The CAT program clearly violates these limits by collecting private information on tens of millions of investors without any connection to suspected wrongdoing, either by the investor or anyone else. By requiring that this information be continuously fed into the government’s database, it gives the government a truly “exhaustive chronicle” of all investors’ activities—not only their past activities, but their every move in real time.
There are more-targeted ways for the SEC to get what it needs. The SEC acknowledges that when a suspected violation occurs, it has the ability—without CAT—to gather the relevant evidence by issuing “blue sheets,” which require broker-dealers to provide information on the transactions and investors in a particular case.

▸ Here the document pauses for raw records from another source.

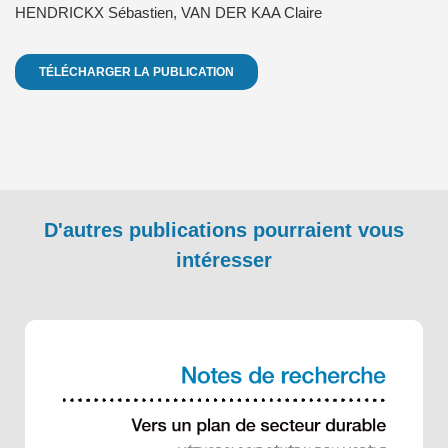
HENDRICKX Sébastien
,
VAN DER KAA Claire
TÉLÉCHARGER LA PUBLICATION
D'autres publications pourraient vous
intéresser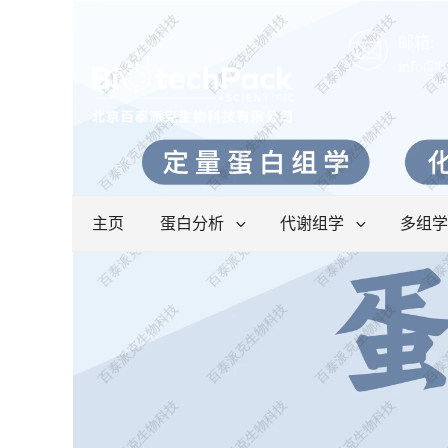
邮箱:
info@b
主页
蛋白分析
代谢组学
多组学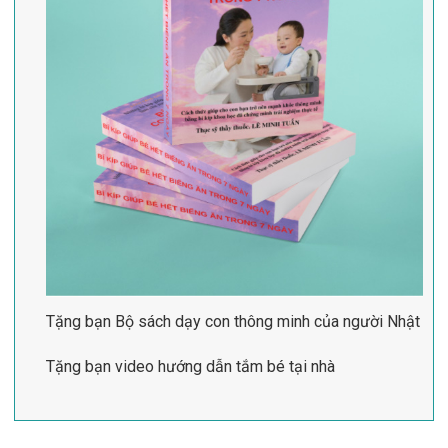
Tặng bạn Bộ sách dạy con thông minh của người Nhật
Tặng bạn video hướng dẫn tắm bé tại nhà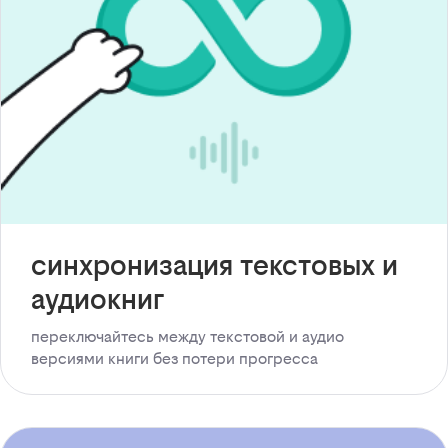
синхронизация текстовых и
аудиокниг
переключайтесь между текстовой и аудио
версиями книги без потери прогресса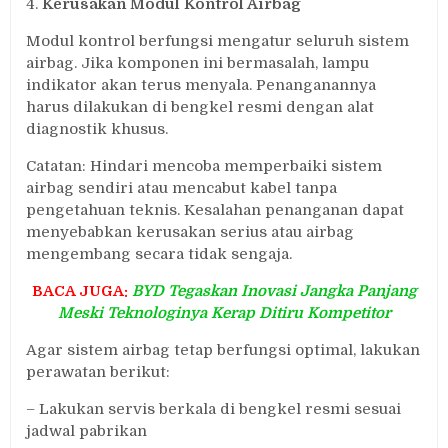
4.
Kerusakan Modul Kontrol Airbag
Modul kontrol berfungsi mengatur seluruh sistem
airbag. Jika komponen ini bermasalah, lampu
indikator akan terus menyala. Penanganannya
harus dilakukan di bengkel resmi dengan alat
diagnostik khusus.
Catatan: Hindari mencoba memperbaiki sistem
airbag sendiri atau mencabut kabel tanpa
pengetahuan teknis. Kesalahan penanganan dapat
menyebabkan kerusakan serius atau airbag
mengembang secara tidak sengaja.
BACA JUGA:
BYD Tegaskan Inovasi Jangka Panjang
Meski Teknologinya Kerap Ditiru Kompetitor
Agar sistem airbag tetap berfungsi optimal, lakukan
perawatan berikut:
– Lakukan servis berkala di bengkel resmi sesuai
jadwal pabrikan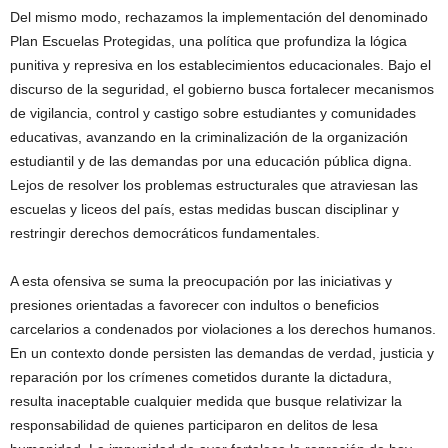
Del mismo modo, rechazamos la implementación del denominado
Plan Escuelas Protegidas, una política que profundiza la lógica
punitiva y represiva en los establecimientos educacionales. Bajo el
discurso de la seguridad, el gobierno busca fortalecer mecanismos
de vigilancia, control y castigo sobre estudiantes y comunidades
educativas, avanzando en la criminalización de la organización
estudiantil y de las demandas por una educación pública digna.
Lejos de resolver los problemas estructurales que atraviesan las
escuelas y liceos del país, estas medidas buscan disciplinar y
restringir derechos democráticos fundamentales.
A esta ofensiva se suma la preocupación por las iniciativas y
presiones orientadas a favorecer con indultos o beneficios
carcelarios a condenados por violaciones a los derechos humanos.
En un contexto donde persisten las demandas de verdad, justicia y
reparación por los crímenes cometidos durante la dictadura,
resulta inaceptable cualquier medida que busque relativizar la
responsabilidad de quienes participaron en delitos de lesa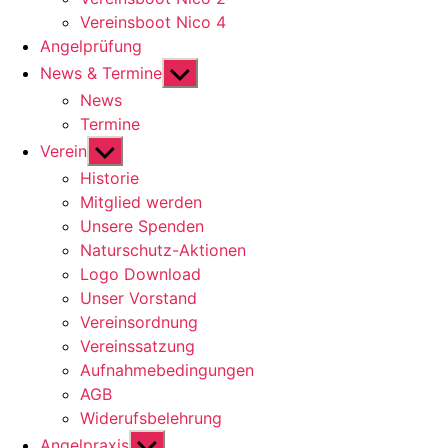
Vereinsboot Nico 4
Angelprüfung
Untermenü
News & Termine
anzeigen
News
Termine
Untermenü
Verein
anzeigen
Historie
Mitglied werden
Unsere Spenden
Naturschutz-Aktionen
Logo Download
Unser Vorstand
Vereinsordnung
Vereinssatzung
Aufnahmebedingungen
AGB
Widerufsbelehrung
Untermenü
Angelpraxis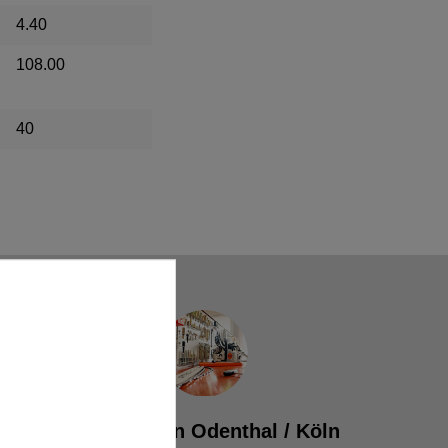
4.40
108.00
40
Werkstatt in Odenthal / Köln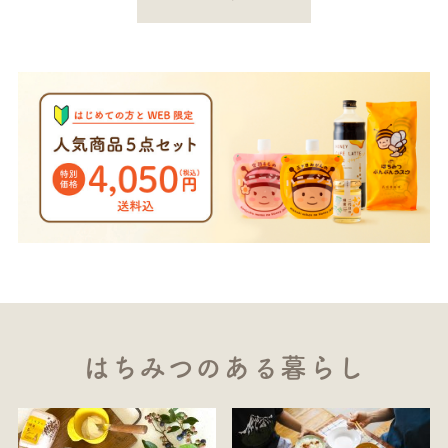
はちみつのある暮らし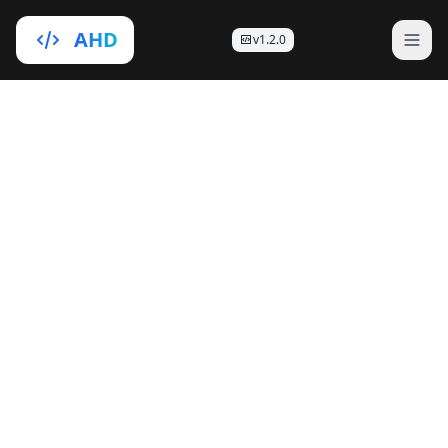
AHD
v1.2.0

As one SEC commissioner observed, the SEC’s “enforcement program already performs very well without CAT” and has “sufficient tools to get the information it needs to pursue credible leads about market misconduct and to do so quickly.”
The crux of the SEC’s argument is that it could investigate things more easily if it weren’t limited to gathering investor information on a case-by-case basis after suspected wrongdoing took place. It “could more quickly initiate investigations, and more promptly take appropriate enforcement action” if it had immediate access to the entire universe of private investor information in real time.
But the whole point of the Fourth Amendment is to make the government less efficient by making it jump through hoops when it seeks to delve into private affairs. For an agency to argue that it should be able to avoid these hoops to make investigations easier is to assert that it should be exempt from the Fourth Amendment.
If our society accepts the SEC’s rationale for CAT, there is no reason to confine the government to databases on investment activities. Digital records on a range of personal activity can help crack criminal cases. Phone companies have data from our smartphones, automakers have data from our cars, and so forth. Why not maximize the efficiency of all law enforcement by pumping this information into government databases, so investigators have it in real time?
CAT’s sweep is unprecedented and would take us far down the road toward an Orwellian surveillance state. As the Supreme Court has reminded us, “privacy comes at a cost.” The cost is that law enforcement must sometimes be a little less efficient than it would be if Americans had no privacy. If there are shortcomings, improvements can be achieved by incremental fixes rather than by bulldozing Americans’ liberties.
William P. Barr is a distinguished fellow at the Hudson Institute and author of the memoir “One Damn Thing After Another.” He served as U.S. attorney general, 1991-93 and 2019-20.